As proven in Determine 6, with a noise scale of (sigma=4), the DP detection’s accuracy drops from the unique 98.2% to 97.2% on KGW and LLAMA-2-7B, whereas the spoofing ASR turns into 0%. The outcomes are constant for different watermarks and fashions.
Dialogue. The detection API, obtainable to the general public, aids customers in differentiating between AI and human-created supplies. Nevertheless, it may be exploited by attackers to steadily take away watermarks or launch spoofing assaults. We suggest a protection using the concepts in differential privateness. Though the attacker can nonetheless acquire helpful info by growing the detection sensitivity, our protection considerably will increase the issue of spoofing assaults. Nevertheless, this methodology is much less efficient towards watermark-removal assaults that exploit the detection API as a result of attackers’ actions shall be near random sampling, which, regardless that with decrease success charges, stays an efficient method of eradicating watermarks. Due to this fact, we depart creating a extra highly effective protection mechanism towards watermark-removal assaults exploiting detection API as future work. We advocate corporations offering detection providers ought to detect and curb malicious habits by limiting question charges from potential attackers, and in addition confirm the identification of the customers to guard towards Sybil assaults.

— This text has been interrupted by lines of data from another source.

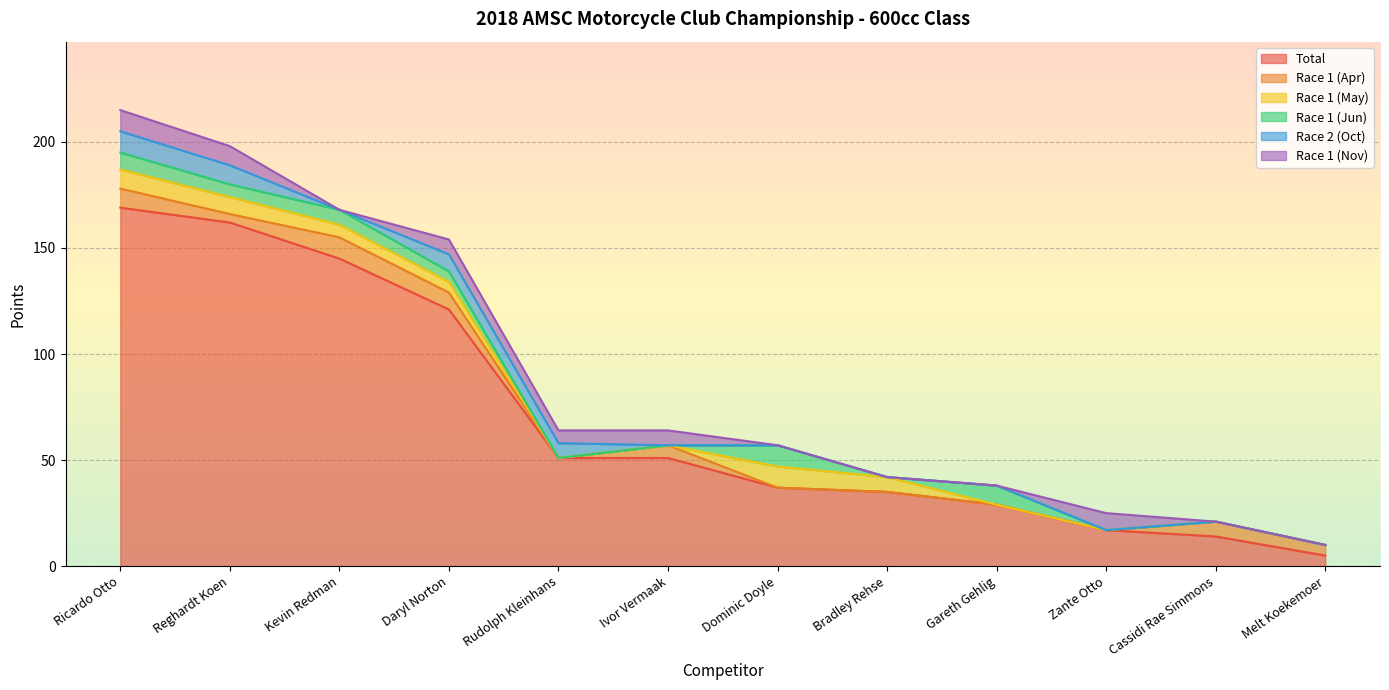

How many interior local valleys does the Race 1 (Nov) series have?

2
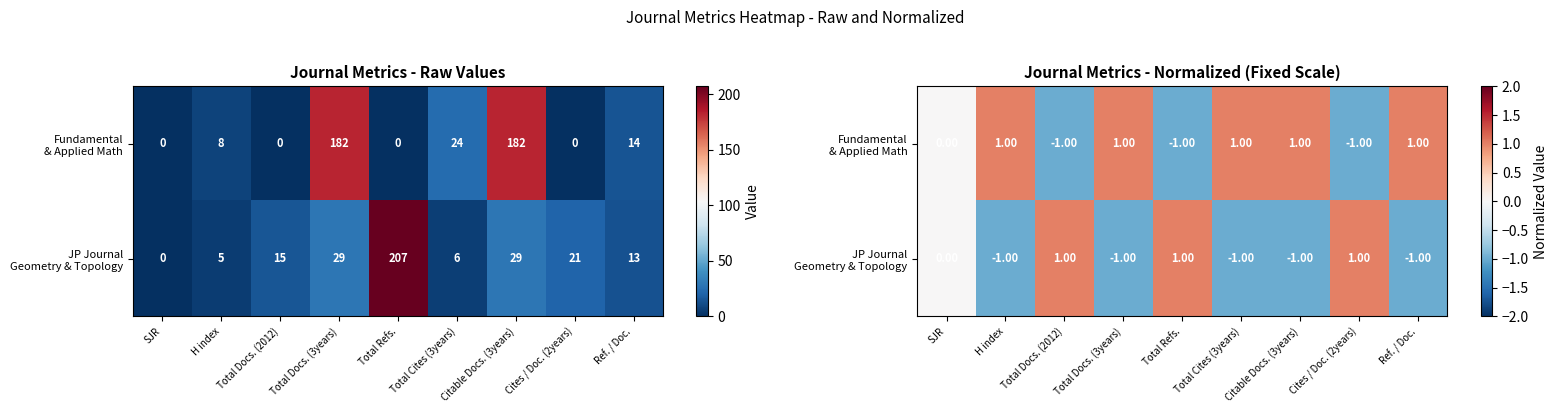

Rank the series by their average value, from lowest to highest.

JP Journal Geometry & Topology, Fundamental & Applied Math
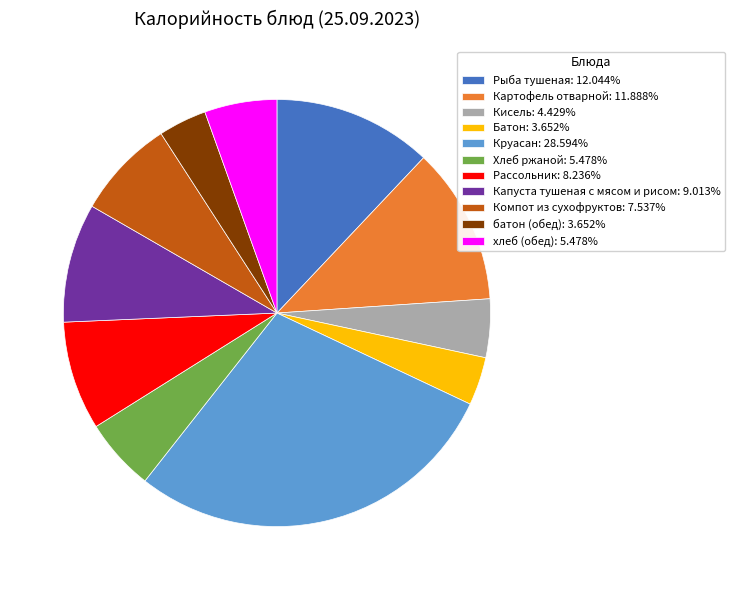

Is there a majority slice in this chart?

No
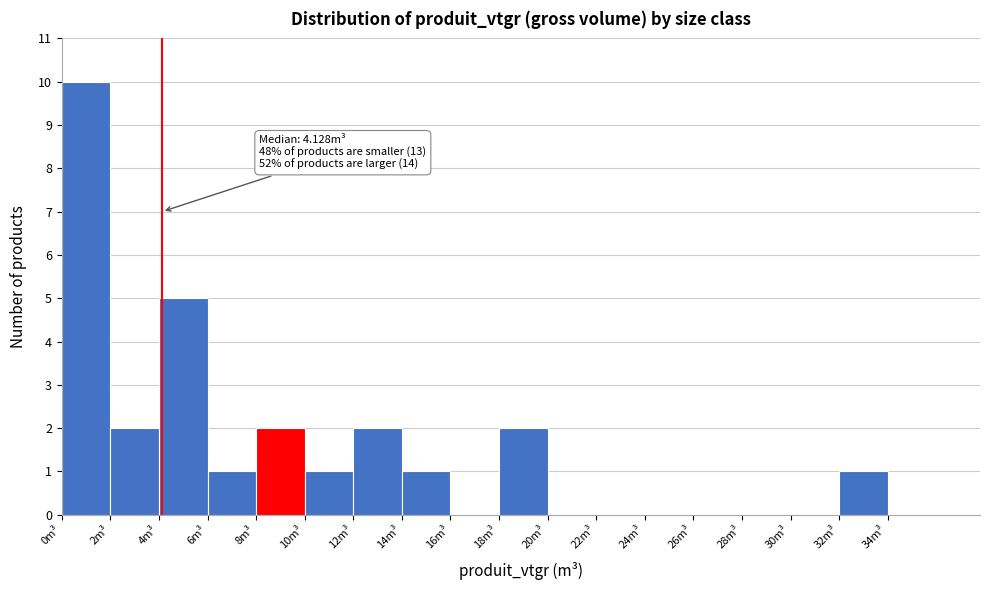

Which range on the x-axis has the tallest bar?

0 to 2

Guideline #3. Public detection APIs can allow each spoofing and removing assaults. To defend towards these assaults, we suggest a DP-inspired protection, which mixed with strategies reminiscent of anomaly detection, question fee limiting, and consumer identification verification might help to make public detection extra possible in apply.
Conclusion
Though LLM watermarking is a promising device for auditing the utilization of LLM-generated textual content, elementary trade-offs exist within the robustness, usability, and utility of present approaches. Specifically, our work exhibits that it’s simple to make the most of widespread design selections in LLM watermarks to launch assaults that may simply take away the watermark or generate falsely watermarked textual content. Our examine finds that these vulnerabilities are widespread to present LLM watermarks and supplies warning for the sphere in deploying present options in apply with out rigorously contemplating the impression and trade-offs of watermarking design selections. To ascertain extra dependable future LLM watermarking techniques, we additionally recommend tips for designing and deploying LLM watermarks together with attainable defenses motivated by the theoretical and empirical analyses of our assaults. For extra outcomes and discussions, please see our manuscript.